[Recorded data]
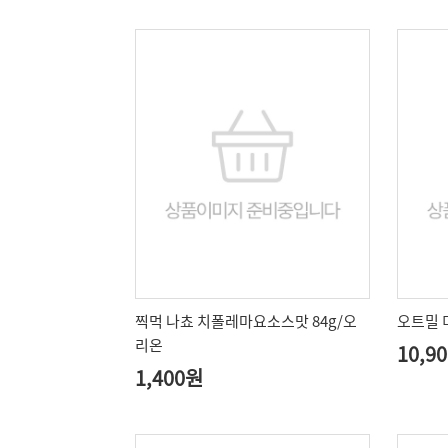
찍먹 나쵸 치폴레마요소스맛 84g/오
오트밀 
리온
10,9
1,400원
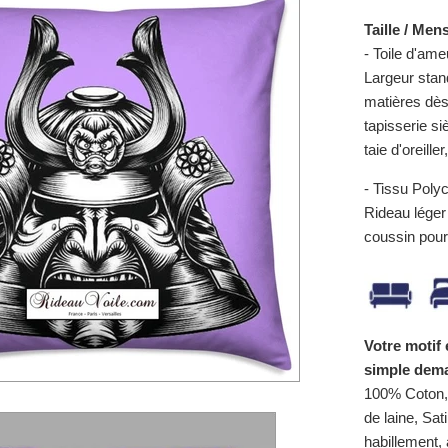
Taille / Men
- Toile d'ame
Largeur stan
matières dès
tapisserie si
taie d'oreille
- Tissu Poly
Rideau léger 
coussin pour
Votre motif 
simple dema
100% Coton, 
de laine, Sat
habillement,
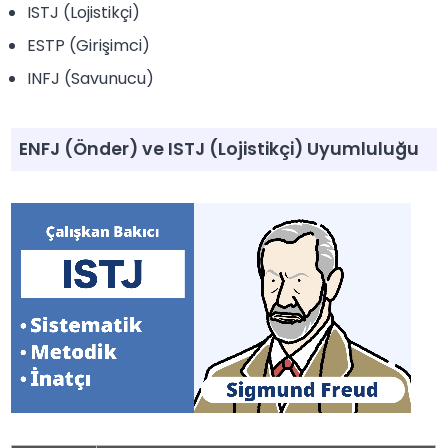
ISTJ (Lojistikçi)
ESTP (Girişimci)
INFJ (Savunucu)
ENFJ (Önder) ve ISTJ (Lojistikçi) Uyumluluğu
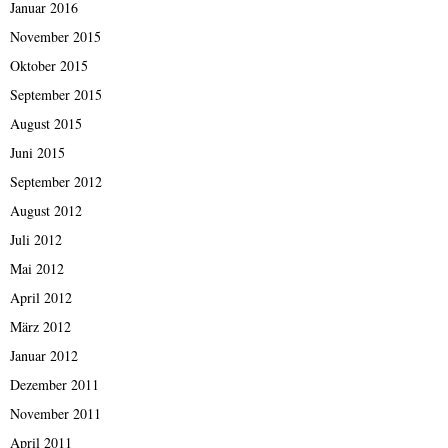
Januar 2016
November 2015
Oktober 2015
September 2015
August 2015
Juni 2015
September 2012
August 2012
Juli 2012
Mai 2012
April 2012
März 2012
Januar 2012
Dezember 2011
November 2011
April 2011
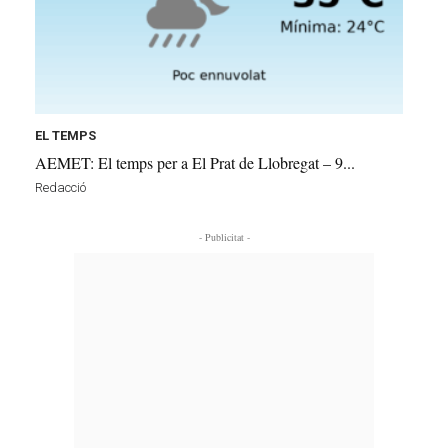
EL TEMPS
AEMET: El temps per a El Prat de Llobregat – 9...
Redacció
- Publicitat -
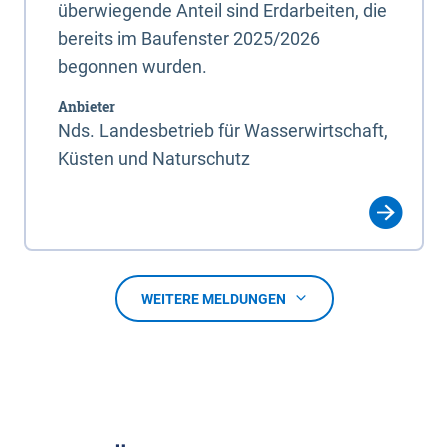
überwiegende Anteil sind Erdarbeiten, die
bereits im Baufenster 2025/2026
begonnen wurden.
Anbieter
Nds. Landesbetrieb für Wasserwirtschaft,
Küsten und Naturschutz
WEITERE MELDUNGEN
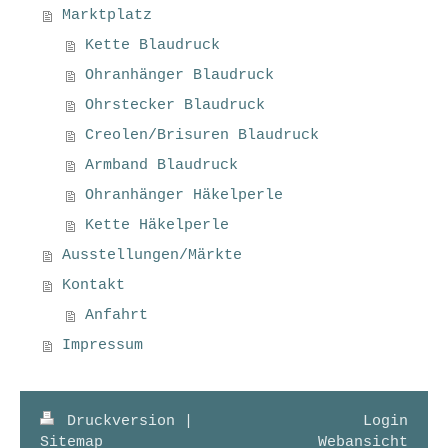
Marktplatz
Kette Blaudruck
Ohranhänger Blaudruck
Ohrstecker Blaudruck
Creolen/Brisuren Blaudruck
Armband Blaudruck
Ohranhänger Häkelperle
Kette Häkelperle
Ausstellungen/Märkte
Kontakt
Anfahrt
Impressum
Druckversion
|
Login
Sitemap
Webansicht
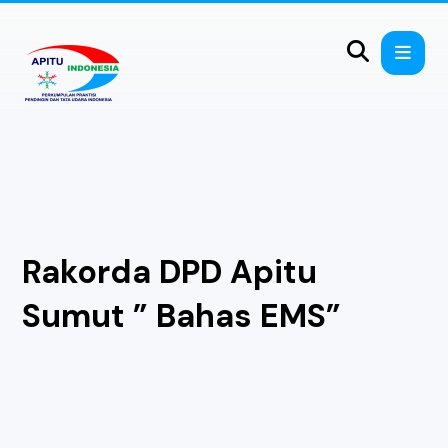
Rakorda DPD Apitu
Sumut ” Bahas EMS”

Directions for this task ::
Your response should be the lines of the entries above that include the string "Blaudruck".

Your response ::
Kette Blaudruck
Ohranhänger Blaudruck
Ohrstecker Blaudruck
Creolen/Brisuren Blaudruck
Armband Blaudruck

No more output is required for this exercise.